Schwierige Zeiten für den Basler Pharmakonzern: Ende August musste Novartis die weitere Entwicklung des Antiinfektionsmittels Aurograb einstellen und damit 235 Mio Dollar abschreiben. Weit problematischer ist aber möglicherweise ein Artikel in der renommierten Fachzeitschrift «Nature». In der Ausgabe vom 14. August kommen Forscher zum Schluss, der Novartis-Wirkstoff FTY720 erhöhe die körpereigene Immunabwehr. FTY720 ist geplant für den Einsatz gegen Multiple Sklerose (MS). Bei dieser Krankheit greift die körpereigene Immunabwehr die Myelinschichten um die Nervenzellen an und verursacht so schwere Schädigungen des Nervensystems.
Bisher ging man davon aus, FTY720 dämpfe das Immunsystem. Gemäss einer Studie der Zürcher Kantonalbank (ZKB) könnte das Ergebnis des «Nature»-Artikels das Ende von FTY720 bedeuten. «Es war für alle schon immer ein Mysterium, wie genau FTY720 wirkt», sagt Michael Nawrath, Mediziner und als ZKB-Analyst Autor der Studie, «zudem zeigten sich mit dem Wirkstoff von Anfang an immer wieder Probleme.»
Falls sich FTY720 als Flop erwiese, wäre das ein schwerer Schlag für Novartis. Im letzten Jahr wurden für MS-Medikamente 7,75 Mrd Dollar ausgegeben, und der Markt wächst um jährlich 5%. Heute wird MS hauptsächlich mit Interferon behandelt, das infiziert werden muss und für die Patienten äusserst unangenehme Nebenwirkungen hat. FTY720 dagegen könnte mit einer Pille eingenommen werden.
Dringend auf Erfolge angewiesen
Das Potenzial des Wirkstoffs wäre bei einem Erfolg entsprechend hoch: Auf 2,5 Mrd Dollar würde sich laut Michael Nawrath der Umsatz im Jahr 2014 belaufen. Ab einem Milliardenumsatz gilt ein Medikament als Blockbuster. FTY720 hätte dann einen Marktanteil von 20%.
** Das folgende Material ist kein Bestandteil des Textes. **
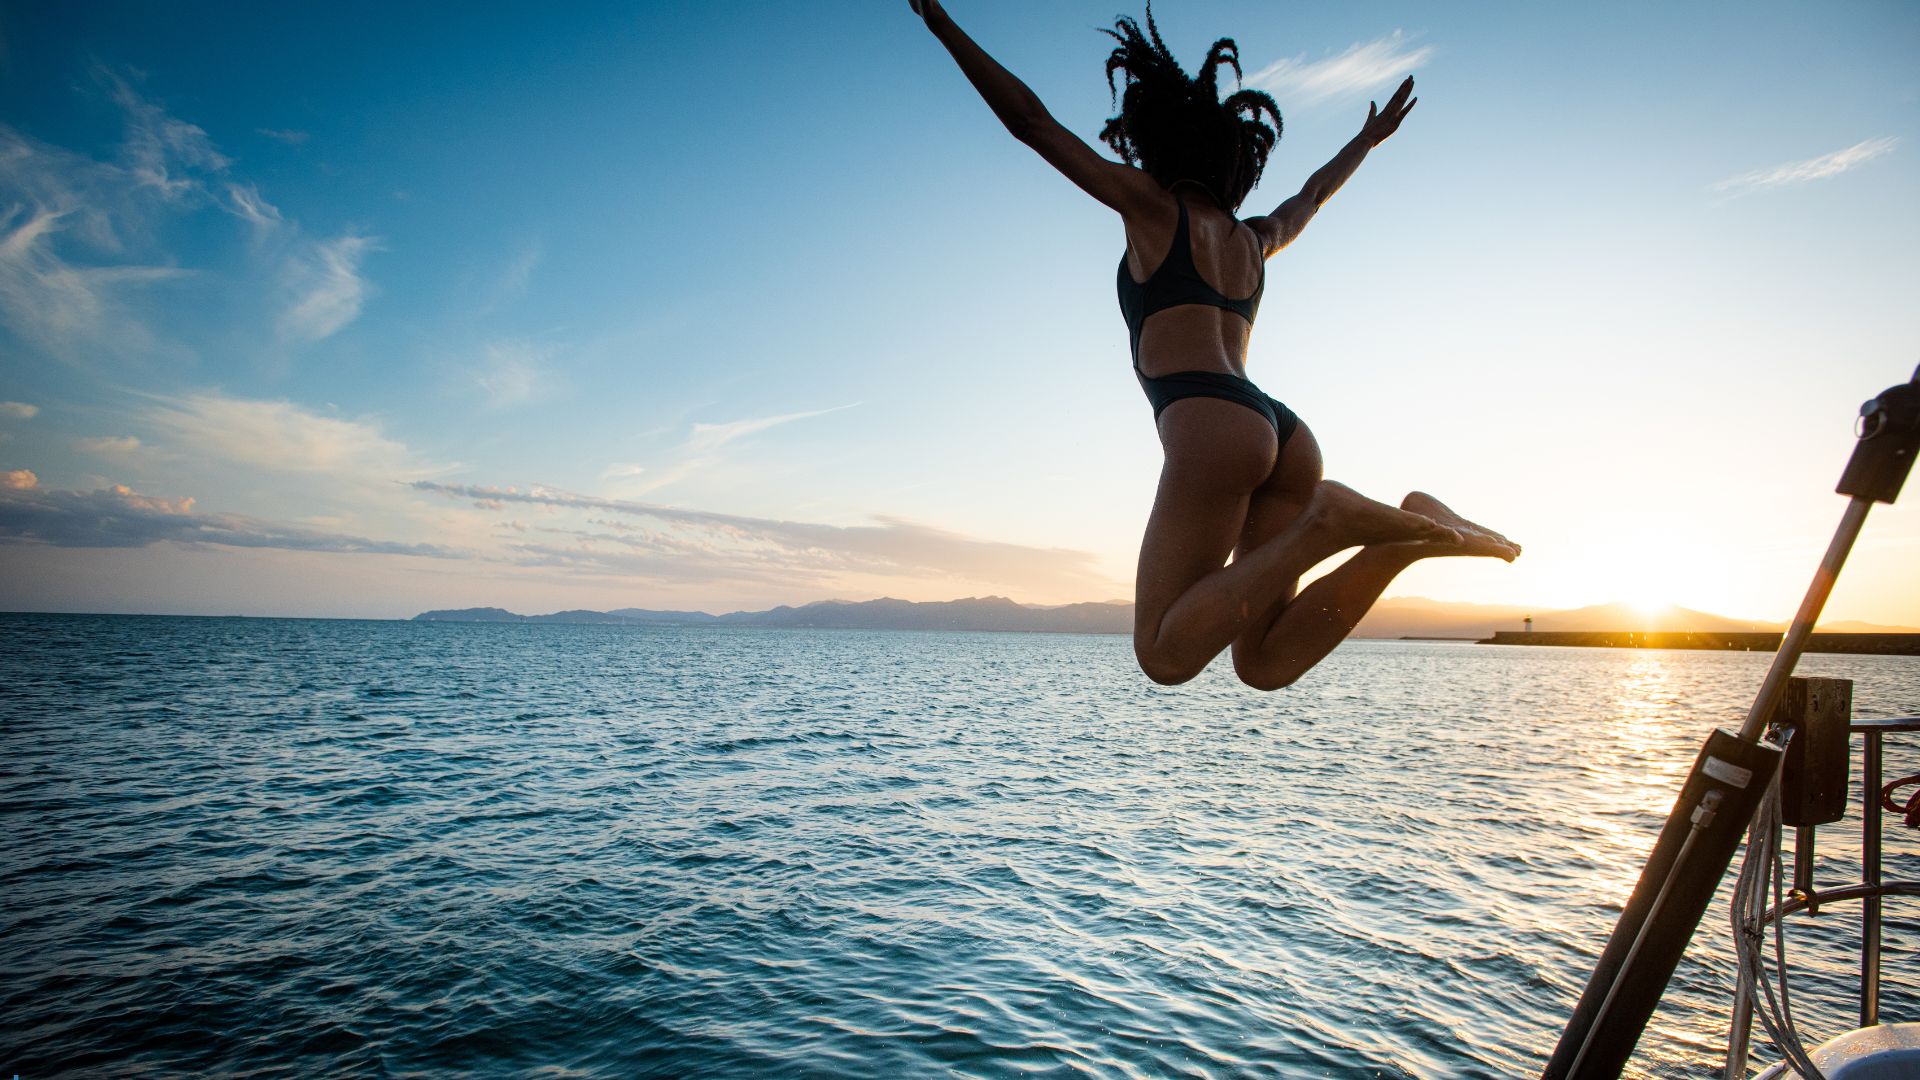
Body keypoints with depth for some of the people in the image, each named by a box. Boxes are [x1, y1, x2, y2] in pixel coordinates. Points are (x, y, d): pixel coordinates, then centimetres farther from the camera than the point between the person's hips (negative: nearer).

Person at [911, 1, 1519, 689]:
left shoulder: (1155, 205, 13)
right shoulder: (1254, 240, 30)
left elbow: (1031, 121, 15)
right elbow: (1314, 193, 51)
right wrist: (1369, 140, 71)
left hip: (1209, 425, -7)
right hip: (1284, 435, 7)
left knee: (1166, 655, -13)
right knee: (1266, 663, 3)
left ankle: (1327, 525, -23)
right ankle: (1409, 533, -12)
Dieser projizierte Umsatz entspräche immerhin fast 10% des letztjährigen Umsatzes von 24 Mrd Dollar in der Pharmasparte von Novartis. Kommt dazu, dass dieser Umsatz wegen Patentabläufen wichtiger Produkte ohnehin unter Druck gerät: Der Blutdrucksenker Diovan, mit einem Jahresumsatz von mehr als 5 Mrd Dollar das wichtigste Produkt von Novartis, verliert 2012 seinen Patentschutz.
«Absoluter Blödsinn»
Daniel Vasella, Präsident des Verwaltungsrats und CEO von Novartis, zeigt sich dennoch gelassen: «Die Publikation in ‹Nature› hat zu einem Sturm im Wasserglas geführt», sagt er und ergänzt: «Aus Sicht der Praxis hat das Ergebnis für uns bisher keinerlei Bedeutung.» Dass hier ein möglicher Blockbuster gescheitert sein könnte, bezeichnet er als «absoluten Blödsinn». Vasella betont: «Die Wirkungen von FTY720 auf die MS-Patienten sind sehr gut, scheitern kann der Wirkstoff nur noch an Nebenwirkungen, die sich in der weiteren Forschung zeigen könnten.»
Schliesslich hat der Fachartikel in «Nature» auch ein für Novarits ermutigendes Resultat gezeigt: «Zumindest in Mäusen und in niedrigen Dosierungen wirkt FTY720 gegen Viren», sagt Daniel Vasella, «das ist sehr positiv, da epidemiologische Daten darauf hinweisen, dass bei MS ein infektiöses Agens mit eine Rolle spielt.»
Selbst wenn das Medikament bei MS doch noch durchfallen würde, bliebe so die Hoffnung, dass es gegen Infekte eingesetzt werden könnte.
Der Einwand, dass in diesem Fall das Absatzpotenzial kleiner sein könnte, lässt Paul Herrling, Forschungschef von Novartis, nicht gelten: «Von Glivec hat man einst auch geglaubt, es würde nur von wenigen Patienten nachgefragt.» Das Leukämie-Medikament ist mit einem Jahresumsatz von mehr als 3 Mrd Dollar heute das zweitwichtigste Produkt von Novartis.